Webly supervised image-text retrieval
The first work [1] on using web images and their tags to augment image-sentence pairs. We try to reproduce it, but it does not work at all.
The text associated with a web image generally consists of tags, title, and description.
The tags are very noisy, but they are acceptable for webly supervised image classification. The titles and descriptions are noisier. Only a few descriptions are complete sentences and match the corresponding images.

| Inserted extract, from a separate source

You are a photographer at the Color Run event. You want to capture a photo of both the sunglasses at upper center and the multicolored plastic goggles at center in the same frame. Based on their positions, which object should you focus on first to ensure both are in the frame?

Conceptual caption dataset [2] crawled web images and their alt text, and developed an automatic pipeline that extracts, filters, and transforms candidate image-caption pairs, resulting in relatively clean image-text pairs. This large corpus of web image-text pairs can be used for pretraining image-text retrieval model or image captioning model.
Image-text (Chinse) Datasets
- AI challenger 2017: training set code:asix validation set code:dcnn
- f30k-cn
Reference
[1] Niluthpol Chowdhury Mithun, Rameswar Panda, Evangelos E. Papalexakis, Amit K. Roy-Chowdhury:
Webly Supervised Joint Embedding for Cross-Modal Image-Text Retrieval. ACM MM, 2018.
[2] Sharma, Piyush, et al. “Conceptual captions: A cleaned, hypernymed, image alt-text dataset for automatic image captioning.” ACL, 2018.